December 2023
Author's Note: These poems are from my manuscript Russian Honeymoon, about my experience as a very young bride working on a U.S. State Department exhibit in the USSR.
Leningrad
I. Time stands still in winter; only the clocks keep track. There’s no day, no night, just work or no work. Friends visit at midnight, in the morning, in the afternoon, drinking toasts to everything: women, love, friendship, vodka. It’s always black outside, shiny from rain, sleet, warming snow; the river where Rasputin met his death is sluggish, almost still. Snow falls and doesn’t leave. On the corner there’s a phone booth encased in ice, filled neck-high with old snow. Parents take their children, bundled like space men, outside to play in the dark. Days are opaque with black tea and vodka and every day I feel a little sick.
All Day Night
Night in the morning Night in the afternoon Night of cold-needle rain Night of sleet and snow Night of ice-slick streets the river's frozen mirror phone booths cocooned in wind-blown ice Ice up to the golden haunches of the bridge-guard lions Night-dark afternoons of children rolled and bound in heavy layers playing in a frozen park Bright-lit night in a room full of voices the stink of vodka, humans, wet wool Nights when we're trailed on frigid walks by men with stern faces under fur hats Dark nights stuck in a room with one man whose affection no longer feels safe Wind slices at the ice-covered gulf. Dark morning turns pale at noon: the sun's shadow jeers from the horizon. Leningrad then, Petersburg now, a people's sweet dream of the future abandoned on an icy road, a scrap of paper driven to a filthy pulp
Skiing
They take us to a club way in the forest, give us skis, teach us how to cross-country.
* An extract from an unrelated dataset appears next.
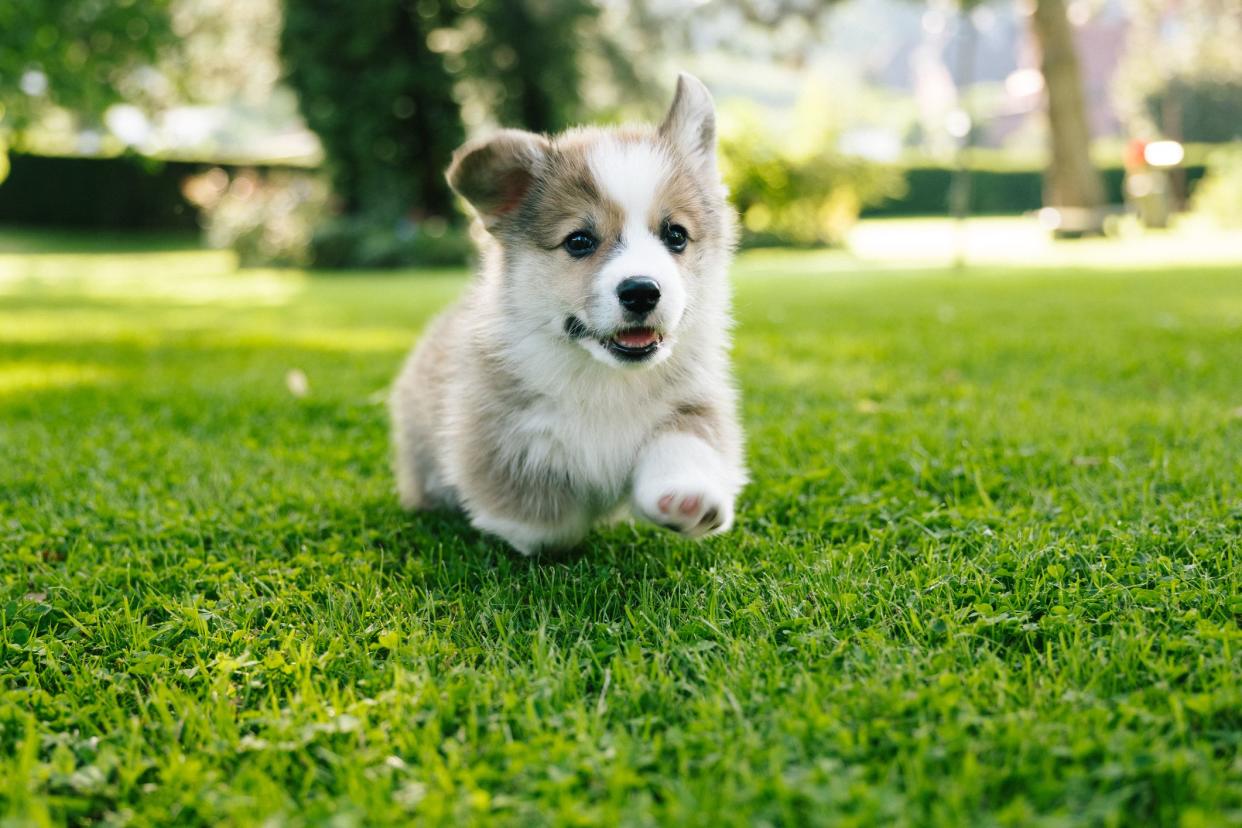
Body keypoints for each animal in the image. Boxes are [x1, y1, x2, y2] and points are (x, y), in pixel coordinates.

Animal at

Soon we are on our own, the whisper of our skis, the wind through pines, the only sounds. The forest is dense. I remember a man in college who made me miserable for months, the way his beard was, soft and thick; I used to think somewhere there's a forest like this man's face. And here it is. They serve us lunch on China plates with silverware. Warm meals with plenty of wine. They ply the Voice of America guy with vodka yet again, certain he must have something to offer them. It's our last city, and they still haven't found the spy! He humors them, gets drunk and silly, sings songs, laughs at their jokes, makes some of his own. We eat and head out to the snow again, leaving Mr. VOA to entertain their "troops". Later, there's sauna and more snow, then back to our hotel home. For the rest of our time in Minsk, this is how our days off go, local citizens kept safe from our corrupting influence.